Environmental variables might have indirectly affected tree mortality through their correlations with the distributions of large neighbors. In this study, we classified the neighbors into different ontogenetic life stages. We found that removing some later stage neighbors from the analysis allowed the effects of some environment variables to become significant. These environment variables were found to correlate with the variables of these later stage neighbors (Fig.S2). Thus, this correlation reflects that the distribution of large individuals is influenced by environmental variables (Wang et al., 2012; Yao et al., 2020), so environmental variables likely affected tree mortality indirectly through neighborhood effects.

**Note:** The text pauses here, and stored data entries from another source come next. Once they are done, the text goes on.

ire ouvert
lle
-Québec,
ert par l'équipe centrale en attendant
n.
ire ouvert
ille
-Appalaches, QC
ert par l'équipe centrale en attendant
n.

Our study proved that both conspecific and heterospecific neighbors play a major role in tree mortality (Peters, 2003; Zhu et al., 2015). However, these influences differ based on the life stage of the neighbors. Conspecific earlier stage neighbors generally have effects on decreasing focal tree mortality because their clumping either reflects that the focal tree is healthy or that the micro-habitat is suitable for focal tree survival. In contrast, conspecific later stage neighbors have effects on increasing focal tree mortality through CNDD. Furthermore, these opposing effects could minimize the overall conspecific neighbor effect. Due to herd protection, the assembling of heterospecific later stage neighbors could reduce focal tree mortality. In addition, large tree neighbors always dominate the neighborhood effects. At the same time, some environmental variables are closely correlated with the distribution of large trees. This correlation could result in the neighborhood effect on tree mortality partially including an indirect environmental effect. Overall, these results suggest that there are multiple mechanisms at play among neighbors at different life stages in ontogenetic tree mortality, and thereby they highlight the necessity for dividing neighbors into different life stages when assessing the overall neighborhood effect contributing to species coexistence.